Böylesi davaların normalde emsal kararlar açısından önemli olduğunu fakat cezasızlık politikaları yüzünden bu davanın emsal karar oluşturmayacağını vurgulayan Timur, öncelikle yargının bu uygulamalardan vazgeçmesi gerektiğini aktardı ve şunları ekledi: “Kamu görevlilerinin şüpheli ya da sanık olduğu dosyalarda yargı makamlarının etkili bir soruşturmada istekli davranmadıkları, yargı ve siyasal makamların devleti koruma güdüsüyle hareket etikleri bilinmektedir. Özellikle kovuşturmaya yer olmadığına dair karar, davanın nakli, görevsizlik ve yetkisizlik ya da soruşturma izni vermeme gibi gerekçelerle cezasızlık politikasının yerleşik bir hal aldığı yargı uygulamalarından gözükmektedir. Politik yargılamalarda alınan basit cezanın tamamını cezaevinde infaz etmeye çalışan siyasal yargı, polis memurunun aldığı cezada ise korumacı bir yaklaşım ile sanığın kısa sürede cezaevinden tahliyesini sağlayabilecektir. Bu sebeple dosyamızın başka dosyalar bakımından caydırıcı bir niteliği olacağını düşünmemekteyiz. Esasen siyasal iktidarın ve yargı kurumunun cezasızlık politikası devam ettiği sürece Türkiye’de ağır insan hakları ihlalleri artarak devam edecektir. Bu da yargıya olan güveni dip noktaya düşürmektedir.”

Ne olmuştu?

Hakkari’de Demokratik Toplum Partisi’nin (DTP) kapatılmasına karşı 23 Nisan 2009 tarihinde yapılan protesto eylemleri sırasında Özel Harekat Polisi Bahadır Turan, 14 yaşındaki Seyfullah Turan’ı kafasına silah dipçiğiyle vurarak, ağır yaraladı.

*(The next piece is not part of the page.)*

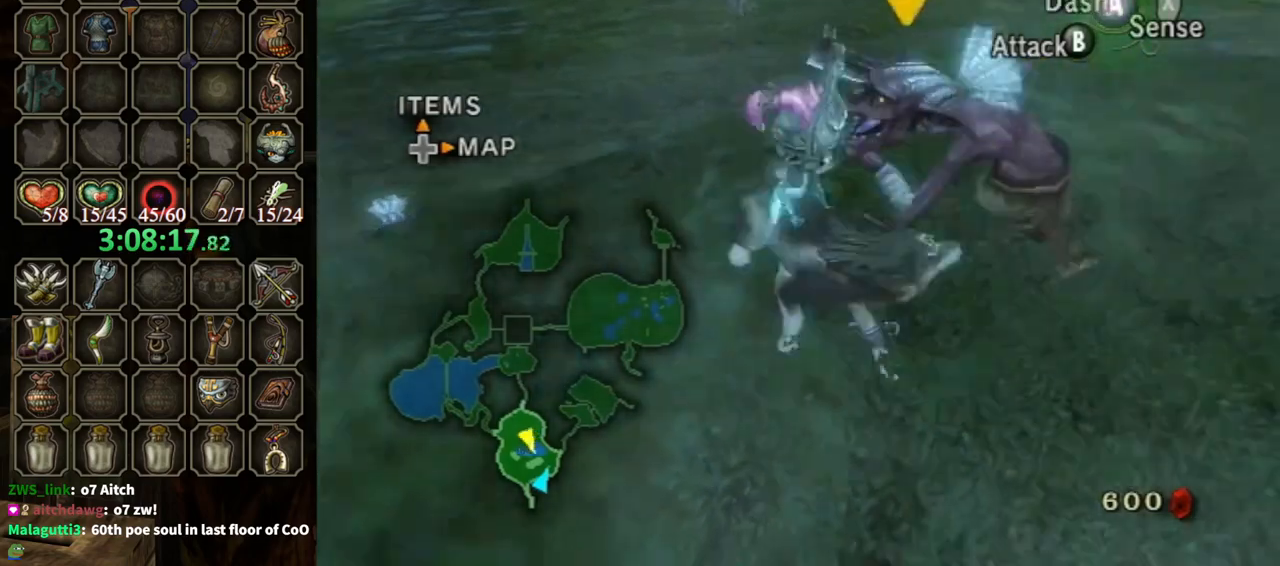
{"buttons": [], "left_stick": "center", "right_stick": "center", "events": [[33, "left_stick", "up-right"], [133, "left_stick", "up-left"], [200, "left_stick", "down-left"], [300, "B", "down"], [333, "B", "up"], [333, "left_stick", "up-right"], [400, "B", "down"], [467, "B", "up"], [467, "left_stick", "center"]]}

Turan, günlerce yoğun bakımda kalırken Polis Bahadır Turan hakkında “kasten öldürmeye teşebbüs ve işkence” suçundan dava açıldı. “Güvenlik” gerekçisiyle Isparta 3’üncü Asliye Ceza Mahkemesi’ne gönderilen dosyada, sanık polise, “Polisin meşru müdafaa halinde ve psikolojisinin bozuk olduğu, zor kullanma yetkisini kullandığı” gerekçesiyle 6 ay 7 gün hapis cezası verildi. Bu ceza 2 yılın altında olduğu gerekçesiyle para cezasına çevrildi.

 

Seyfullah Turan’ın avukatları, kararın Yargıtay tarafından onanması üzerine 2014’te Anayasa Mahkemesi’ne başvurdu. Yaklaşık 3 yıl sonra başvuruyu karara bağlayan AYM, 9 Kasım 2017 tarihli kararında, Seyfullah Turan’ın “işkence ve kötü muamele yasağının ihlal edildiğine” ilişkin başvurusunu kabul edilemez buldu. Turan’ın “yaşam hakkının ihlal edildiğine” ilişkin başvurusunu kabul eden AYM, yeniden yargılama kararı verdi.

AYM’nin dosya ile ilgili duruşmanın yakın bir kentte görülmesine karar vermesinin ardından duruşma Elazığ’a taşındı. Sanık polis Turan’a bu kez 5 yıl hapis cezası verildi. Bunun üzerine Seyfullah Turan’ın avukatları Murat Timur ve Münip Ermiş, bu kez sanık polisin “öldürmeye teşebbüs” suçundan cezalandırılması talebiyle İstinaf Mahkemesi’ne başvurdu. Diyarbakır Bölge Adliye Mahkemesi 1. Ceza Dairesi, cezayı az bularak yerel mahkemeye gönderdi. Yeniden yapılan yargılamada Elâzığ 3. Ağır Ceza Mahkemesi, polis Bahadır’a 6 yıl 3 ay hapis cezası verdi.